Mary Pat Dwyer, WLP Law Intern
Two federal district court judges ruled recently on claims regarding the Affordable Care Act (ACA) provision which requires that employers providing health insurance to their employees cover reproductive health services, including birth control, emergency contraception, and other procedures.
On Tuesday, July 17, Judge Warren Urbom of the District of Nebraska dismissed a suit brought by several states, Catholic groups, and individual plaintiffs challenging the constitutionality of the provision. The groups argued that the First Amendment’s protection of freedom of association gave them the right to deny their employees coverage for these essential services. The states claimed that the groups and others like them would cease to provide insurance for their employees rather than comply with the law, which in turn would increase the number of Medicaid applicants and adversely affect state budgets.
Judge Urbom found that the plaintiffs did not have standing to pursue their claim that the mandate violated the first amendment for two reasons. First, the federal government has delayed enforcement of the provision until August 2013. Because of this, the groups are not facing any imminent requirement to comply with the law, and thus cannot show the “direct and immediate harm” that plaintiffs must show in order to have the courts consider their claims. Second, the states claims that they would face increases in Medicaid costs were based purely on “layers of conjecture,” and had no factual grounding. Furthermore, Judge Urbom pointed out that the Department of Health and Human Services is currently considering revising the definition of religious employers under the ACA. Because of the potential for revision, none of the plaintiffs could show that they would ever be impacted by the provision.

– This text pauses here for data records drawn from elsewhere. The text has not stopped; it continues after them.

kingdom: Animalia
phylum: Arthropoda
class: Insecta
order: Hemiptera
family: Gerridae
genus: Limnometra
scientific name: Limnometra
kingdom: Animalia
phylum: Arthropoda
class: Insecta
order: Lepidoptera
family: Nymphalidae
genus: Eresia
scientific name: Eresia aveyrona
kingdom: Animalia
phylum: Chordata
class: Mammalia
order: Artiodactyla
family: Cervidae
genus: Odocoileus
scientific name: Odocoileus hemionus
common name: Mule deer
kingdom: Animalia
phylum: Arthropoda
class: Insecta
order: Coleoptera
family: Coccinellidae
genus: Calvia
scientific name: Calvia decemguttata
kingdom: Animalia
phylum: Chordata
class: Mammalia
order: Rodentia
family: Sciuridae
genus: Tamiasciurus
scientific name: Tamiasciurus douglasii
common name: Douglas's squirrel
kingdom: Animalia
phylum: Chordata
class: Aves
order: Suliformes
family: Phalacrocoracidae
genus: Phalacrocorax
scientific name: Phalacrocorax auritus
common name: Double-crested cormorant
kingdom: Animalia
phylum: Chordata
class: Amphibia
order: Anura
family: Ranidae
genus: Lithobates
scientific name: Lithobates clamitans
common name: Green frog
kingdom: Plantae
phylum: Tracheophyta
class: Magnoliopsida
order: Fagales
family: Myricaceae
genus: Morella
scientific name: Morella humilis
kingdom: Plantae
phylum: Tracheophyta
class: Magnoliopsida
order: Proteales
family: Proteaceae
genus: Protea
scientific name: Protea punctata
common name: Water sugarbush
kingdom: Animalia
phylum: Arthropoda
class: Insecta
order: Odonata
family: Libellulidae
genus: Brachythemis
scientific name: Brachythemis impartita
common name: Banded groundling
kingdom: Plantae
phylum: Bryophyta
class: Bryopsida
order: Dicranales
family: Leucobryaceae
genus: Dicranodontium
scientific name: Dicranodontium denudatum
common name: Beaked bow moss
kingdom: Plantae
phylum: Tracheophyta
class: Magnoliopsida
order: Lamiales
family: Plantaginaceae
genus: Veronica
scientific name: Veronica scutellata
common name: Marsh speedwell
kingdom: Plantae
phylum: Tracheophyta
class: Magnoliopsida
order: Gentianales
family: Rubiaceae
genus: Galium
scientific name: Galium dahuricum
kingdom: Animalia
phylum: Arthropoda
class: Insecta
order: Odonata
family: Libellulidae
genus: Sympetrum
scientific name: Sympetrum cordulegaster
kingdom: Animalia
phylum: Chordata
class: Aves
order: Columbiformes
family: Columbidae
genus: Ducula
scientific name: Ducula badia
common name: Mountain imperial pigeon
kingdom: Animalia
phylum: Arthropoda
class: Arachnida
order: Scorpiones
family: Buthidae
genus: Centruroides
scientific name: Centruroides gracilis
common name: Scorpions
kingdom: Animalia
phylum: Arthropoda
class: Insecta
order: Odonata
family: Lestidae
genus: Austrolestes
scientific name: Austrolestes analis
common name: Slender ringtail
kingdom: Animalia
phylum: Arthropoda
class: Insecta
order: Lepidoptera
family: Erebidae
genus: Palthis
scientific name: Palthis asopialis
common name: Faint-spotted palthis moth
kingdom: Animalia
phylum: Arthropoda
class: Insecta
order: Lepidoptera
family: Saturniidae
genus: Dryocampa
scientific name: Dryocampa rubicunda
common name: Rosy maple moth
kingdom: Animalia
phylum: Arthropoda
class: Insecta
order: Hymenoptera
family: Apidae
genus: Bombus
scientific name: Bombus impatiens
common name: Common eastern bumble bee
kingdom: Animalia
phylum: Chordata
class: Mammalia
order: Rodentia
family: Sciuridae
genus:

On Friday, July 27, Judge John Kane of the District of Colorado reached a drastically different conclusion when he granted an injunction prohibiting the federal government from enforcing the provision against Hercules Industries Inc., a private corporation. Judge Kane found that for the Catholic plaintiffs, who serve as co-owners and board of directors of a company that manufactures HVAC equipment, the obligation to comply with the law threatened their right to exercise their religious beliefs under the Religious Freedom Restoration Act (RFRA). Katherine Sebelius, Secretary of the Department of Health and Human Services, expressed disappointment with Judge Kane’s decision, but also stated that she is “confident that as this case moves through the courts, the policy that most health insurance plans cover contraception will be upheld.” Sebelius also reaffirmed the administration’s position that “health decisions should be between women and their doctors, not their employers.”
Twenty-four similar lawsuits claiming that the requirement violates the First Amendment are still pending in courts across the country. These suits undermine the security of women’s health care, and it is crucial that the courts recognize the grave importance of comprehensive health care access. As WLP highlighted in Through the Lens of Equality: Eliminating Sex Bias to Improve the Health of Pennsylvania’s Women, women who face restricted access to contraceptive care suffer serious health risks as a result. Women who are unable to effectively and safely plan their pregnancies are more likely to experience pregnancy complications. For women who have preexisting conditions, such as diabetes, coronary artery disease, or arthritis, unintended pregnancies can be life threatening. Additionally, children born of unplanned pregnancies, face increased risks of premature birth, low birth, poor nutrition, and infant mortality.
Neither judge ruled on the constitutionality of the provision. However, as we have previously explained, the federal contraceptive coverage rule does not violate the First Amendment because it is a neutral law that does not target a particular faith and applies to everyone equally. It is constitutional.